Remo looked back to where the two cars stil
l sat in traffic. The drivers bolted. The woman dashed toward the East River and the man ran toward the Hudson. Remo didn't feel like running after them, and he walked on with the stream of New Yorkers scurrying toward their destinations, hoping to get there alive.
Remo noticed his shoes were scuffed. At Third Avenue he stopped for a corner shoeshine boy. The boy looked at the tip of Remo's right shoe and took out a greenish, well-used bottle.
"What's that?" Remo asked.
"You can't get blood off leather right with just water," the boy said. "You got to use special solution."
Remo looked down. Indeed. There was a speck of blood. He looked at the bottle. The greenish liquid had caked near the rim from constant use. New York, New York, what a wonderful town, Remo hummed.

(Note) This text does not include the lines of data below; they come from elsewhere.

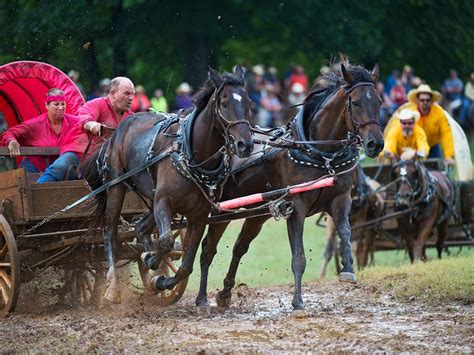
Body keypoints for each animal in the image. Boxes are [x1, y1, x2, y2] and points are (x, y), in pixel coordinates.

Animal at [86, 67, 254, 304]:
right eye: (224, 103)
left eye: (249, 102)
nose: (245, 145)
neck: (190, 154)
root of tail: (119, 129)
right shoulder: (163, 202)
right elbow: (165, 241)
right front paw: (153, 262)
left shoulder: (199, 214)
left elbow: (185, 265)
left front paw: (159, 279)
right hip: (116, 186)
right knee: (111, 233)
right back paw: (112, 287)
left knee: (141, 228)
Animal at [196, 61, 386, 314]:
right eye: (355, 102)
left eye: (379, 102)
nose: (376, 144)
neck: (320, 154)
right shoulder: (297, 206)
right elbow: (299, 257)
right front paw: (298, 302)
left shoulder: (341, 198)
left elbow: (345, 232)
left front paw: (348, 270)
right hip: (220, 210)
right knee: (208, 249)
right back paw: (201, 298)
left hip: (258, 213)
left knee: (239, 247)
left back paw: (225, 293)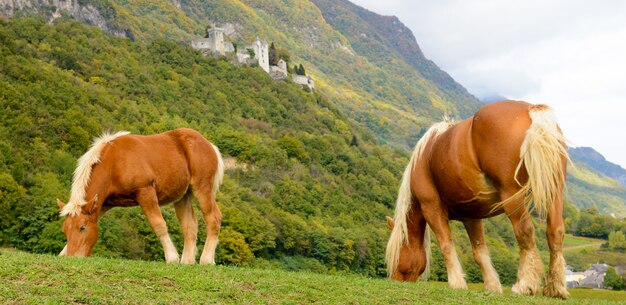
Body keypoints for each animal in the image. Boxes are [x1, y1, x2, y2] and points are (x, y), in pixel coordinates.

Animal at [56, 127, 224, 262]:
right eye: (64, 230)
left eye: (82, 228)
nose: (73, 257)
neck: (115, 162)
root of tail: (208, 144)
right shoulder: (103, 203)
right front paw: (62, 253)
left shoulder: (145, 192)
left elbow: (158, 224)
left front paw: (171, 258)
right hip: (183, 196)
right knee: (190, 226)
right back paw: (187, 261)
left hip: (202, 189)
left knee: (213, 218)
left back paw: (206, 260)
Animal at [382, 100, 568, 296]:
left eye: (395, 256)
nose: (395, 280)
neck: (425, 157)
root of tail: (531, 109)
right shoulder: (472, 216)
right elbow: (479, 252)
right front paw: (492, 286)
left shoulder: (431, 208)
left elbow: (446, 244)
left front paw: (456, 283)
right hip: (554, 193)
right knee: (555, 231)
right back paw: (556, 288)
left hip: (512, 196)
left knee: (525, 232)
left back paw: (525, 284)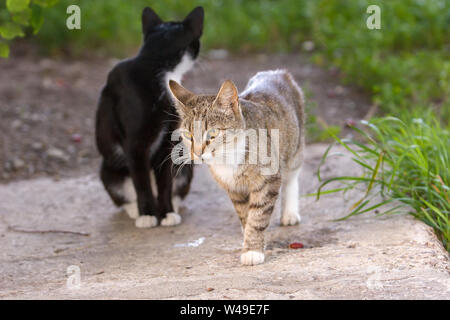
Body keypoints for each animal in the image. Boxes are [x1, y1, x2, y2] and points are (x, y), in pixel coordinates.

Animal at [96, 6, 203, 228]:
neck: (154, 65)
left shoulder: (168, 140)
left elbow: (165, 181)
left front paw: (167, 212)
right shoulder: (134, 143)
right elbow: (141, 181)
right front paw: (147, 215)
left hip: (185, 161)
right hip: (109, 169)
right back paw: (135, 210)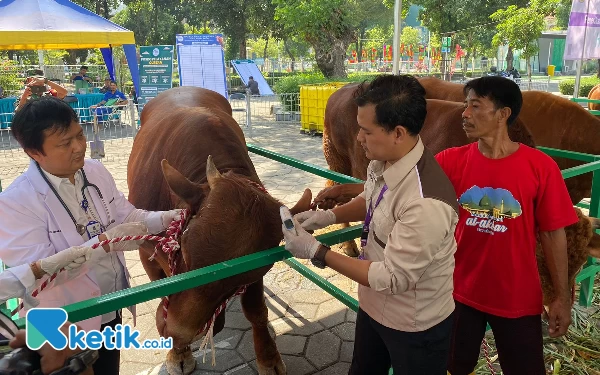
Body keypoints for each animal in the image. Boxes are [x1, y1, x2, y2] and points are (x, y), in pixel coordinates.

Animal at [127, 86, 310, 374]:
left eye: (242, 277)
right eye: (185, 246)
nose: (180, 332)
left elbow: (257, 310)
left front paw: (268, 357)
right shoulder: (147, 252)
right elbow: (161, 288)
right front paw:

From a transistor radio in the boy's shoeshine kit, Remo listened to the news. A Mafia chieftain killed in Philadelphia. And the mayor of New York declaring that public insensitivity to social problems was the biggest stumbling block to city progress.
CHAPTER SIX
A house suitable for a New York City racketeer had been purchased for Remo. It was a one-family home, upper middle class Queens. Remo picked up Chiun at the airport along with Chiun's luggage, eight steamer trunks, five large valises and six wooden cartons.
"I was informed we would be moving into a home so I brought a small change of clothes," Chiun had said, insisting that one of the wooden cartons go with them in the cab. Three cabs followed with Chiun's small change of clothes.
The carton, Remo knew, was the television tape machine that had been fitted with a giant cadmium battery in order to tape Chiun's favourite shows while he was en route from Texas. He would not leave Texas knowing that he would miss "As the Planet Revolves" and "Dr. Lawrence Walters, Psychiatrist at Large."
Remo sat crunched between carton and door in the back of the cab. He gave Chiun a baleful look.
"It is possible that one of the following chariots would get lost and then a moment of beauty would be gone from me forever, a poor shallow moment for a desert of a life," Chiun explained.
"You've been told, Chiun, we can buy copies of the damned shows."
"I have been told many things in my life. What I can touch, I believe," said Chiun, patting the crate that wedged Remo uncomfortably against the side of the cab door. Remo looked over the crate and saw Chiun had even less room proportionately, but was nevertheless sitting comfortably, his body collapsed into an even narrower form.